Центральное место в танатологических сюжетах о Героях занимает обряд инициации, который в театральной поэтике Е. Глебова представлен в двух вариантах - инициации социальной (балеты «Мечта», 1961, и «Избранница», 1969; опера «Твоя весна», 1963) или экзистенциональ-ной («Бондаровна», «Альпийская баллада», «Тиль Уленшпигель», «Курган», «Маленький принц», «Мастер и Маргарита»). Так, согласно сюжету социальной инициации, героиня «Мечты» отправляется на поиски счастья, преодолевает все испытания и возвращается на Родину, где, осуществив мечту, обретает любовь и счастье. Сюжет оперы «Твоя весна» имеет в своей основе предсвадебную инициацию.
Сюжет экзистенциональной инициации предполагает смерть героя как человека Настоящего и его Возрождение как совершенного человека Вечности. Архетипический по своей природе, мотив воскрешения в музыкально-театральных текстах Е. А. Глебова порождает две семантические ветви, составляющие единое целое: мотивы,
источником которых является фольклор (опера «Бондаровна», балет «Курган»), и мотивы, восходящие к библейскому сюжету (балеты «Альпийская баллада», «Тиль Уленшпигель», «Маленький принц», опера «Мастер и Маргарита»). Например, с одной стороны, с гибелью Тиля (балет «Тиль Уленшпигель») завершается народная освободительная борьба, с другой, - и Тиль (Дух Фландрии), и его любовь к Неле (Сердце Фландрии) будут жить вечно. Маленький принц (одноименный балет) жертвует своим физическим телом ради Розы и обретает вечный покой. В «библейской» и «московской» драматургических линиях оперы «Мастер и Маргарита» запечатлено подлинное воскрешение.
Танатологическая семантика проступает и сквозь образы-символы, связанные с воплощением смертных грехов. Так, «в «Маленьком принце» наиболее распространенные человеческие пороки - Тщеславие, Пьянство, Власть - доведены до абсурда и персонифицированы через обитателей планет. В «Тиле Уленшпигеле», с одной стороны, смертные грехи представляют собой семь понятий: Гордыня, Скупость, Гнев, Предательство, Обжорство, Лень, Хитрость, - на поиски которых отправляется Тиль. С другой же стороны, воплощением этих грехов становятся реальные персонажи - Рыбник Йост, Филипп II, Великий инквизитор [4, с. 135].

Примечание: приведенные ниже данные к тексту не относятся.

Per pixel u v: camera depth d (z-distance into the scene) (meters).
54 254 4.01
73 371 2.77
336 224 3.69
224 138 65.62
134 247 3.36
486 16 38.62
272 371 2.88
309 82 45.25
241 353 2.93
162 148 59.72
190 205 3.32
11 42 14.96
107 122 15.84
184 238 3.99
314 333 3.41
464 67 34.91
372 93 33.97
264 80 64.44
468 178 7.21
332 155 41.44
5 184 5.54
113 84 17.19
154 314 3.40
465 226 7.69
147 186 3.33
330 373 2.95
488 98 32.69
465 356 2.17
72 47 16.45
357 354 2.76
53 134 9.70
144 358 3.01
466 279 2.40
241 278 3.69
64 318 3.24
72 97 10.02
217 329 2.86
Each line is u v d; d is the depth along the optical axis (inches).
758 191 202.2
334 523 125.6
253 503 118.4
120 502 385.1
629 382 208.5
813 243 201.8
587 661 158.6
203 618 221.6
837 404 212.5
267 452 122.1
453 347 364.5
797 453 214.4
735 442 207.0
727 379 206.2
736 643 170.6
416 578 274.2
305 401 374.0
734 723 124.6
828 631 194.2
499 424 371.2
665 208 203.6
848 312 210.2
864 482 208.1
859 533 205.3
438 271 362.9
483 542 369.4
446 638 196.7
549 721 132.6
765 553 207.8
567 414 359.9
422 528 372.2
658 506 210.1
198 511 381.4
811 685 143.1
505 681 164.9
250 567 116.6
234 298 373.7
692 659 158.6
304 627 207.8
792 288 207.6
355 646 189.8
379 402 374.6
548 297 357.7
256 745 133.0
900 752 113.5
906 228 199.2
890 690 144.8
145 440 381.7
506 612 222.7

В музыкально-театральных опусах Е. Глебо-ва танатосемантика неотделима от присутствия концепта Зло. «Именно с трактовкой образов Зла в музыкальных текстах Е. Глебова связан наиболее глубокий и объемный слой интертекстуальных отношений. Проявляясь, с одной стороны, в тенденции к обобщенному, метафизическому, образ принимает вселенские, апокалиптические масштабы, появляясь в мифологизированном, метафорическом, символическом ключе в модусе трагического. С другой стороны, проступает кривозеркальное отражение в гротескном, а по существу - абсурдистском ключе, и тогда Зло предстает в "обытовленном" виде в модусе низменного» [4, с. 139].

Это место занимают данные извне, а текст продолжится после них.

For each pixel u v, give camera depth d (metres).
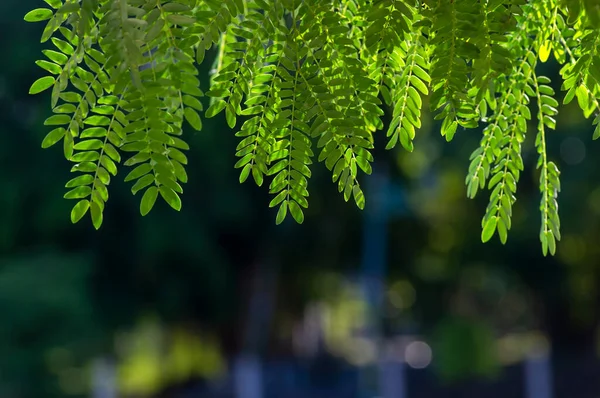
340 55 1.24
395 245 20.52
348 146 1.27
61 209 11.52
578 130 13.09
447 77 1.23
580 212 14.73
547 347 22.89
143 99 1.15
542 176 1.51
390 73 1.30
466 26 1.21
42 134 10.19
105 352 13.46
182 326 17.89
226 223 14.66
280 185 1.28
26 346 9.74
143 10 1.13
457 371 15.80
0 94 10.65
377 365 14.36
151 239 12.52
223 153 10.80
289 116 1.26
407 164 15.12
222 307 15.67
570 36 1.36
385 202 14.41
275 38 1.25
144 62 1.14
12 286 9.77
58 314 9.84
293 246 17.36
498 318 29.84
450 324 16.36
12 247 11.70
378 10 1.22
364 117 1.27
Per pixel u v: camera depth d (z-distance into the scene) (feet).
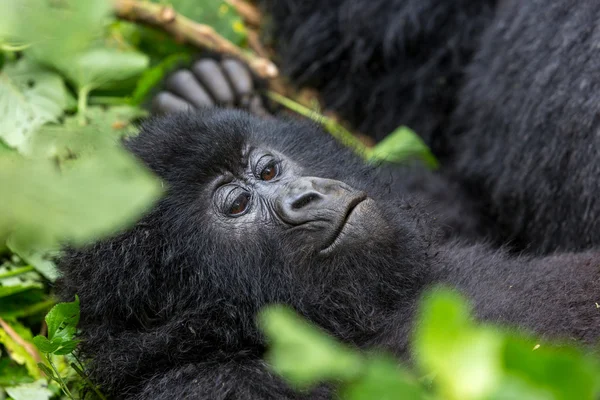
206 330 19.75
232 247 20.27
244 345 19.98
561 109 22.68
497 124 25.59
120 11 31.50
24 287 22.90
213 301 20.01
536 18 24.32
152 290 19.89
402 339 19.08
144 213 20.01
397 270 20.52
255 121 22.85
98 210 6.24
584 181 22.22
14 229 6.40
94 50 28.25
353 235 19.95
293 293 20.02
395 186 25.16
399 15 31.37
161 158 20.92
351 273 19.97
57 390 21.20
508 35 25.45
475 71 27.68
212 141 21.08
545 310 18.43
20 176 6.23
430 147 32.32
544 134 23.31
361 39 32.30
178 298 19.98
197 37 32.68
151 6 32.04
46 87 27.07
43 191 6.22
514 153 24.63
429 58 31.71
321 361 6.65
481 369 6.52
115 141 21.94
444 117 31.96
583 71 22.20
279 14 34.58
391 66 32.40
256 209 20.57
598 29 22.11
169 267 19.97
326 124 30.55
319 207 20.10
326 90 34.12
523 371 6.52
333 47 33.30
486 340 6.60
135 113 29.43
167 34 32.53
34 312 23.50
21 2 7.45
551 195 23.48
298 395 17.19
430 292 20.13
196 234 20.26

Трактуя Зло в философском аспекте как разрушающий феномен в мироздании, музыкальный тезаурус Е. Глебова расширяется за счет токкатности, которая осмысляется, подобно музыкальному языку Д. Шостаковича, как символ Смерти. Таковы темы «Бегство» в «Альпийской балладе» (Пример 1) и II части Четвертой симфонии (Пример 2), сцена «Седмерица» из «Тиля Уленшпигеля».
Символическое обобщение в трактовке враждебных всему живому сил достигается композитором через цитируемый или имитируемый жанр. Так, в балете «Тиль Уленшпигель»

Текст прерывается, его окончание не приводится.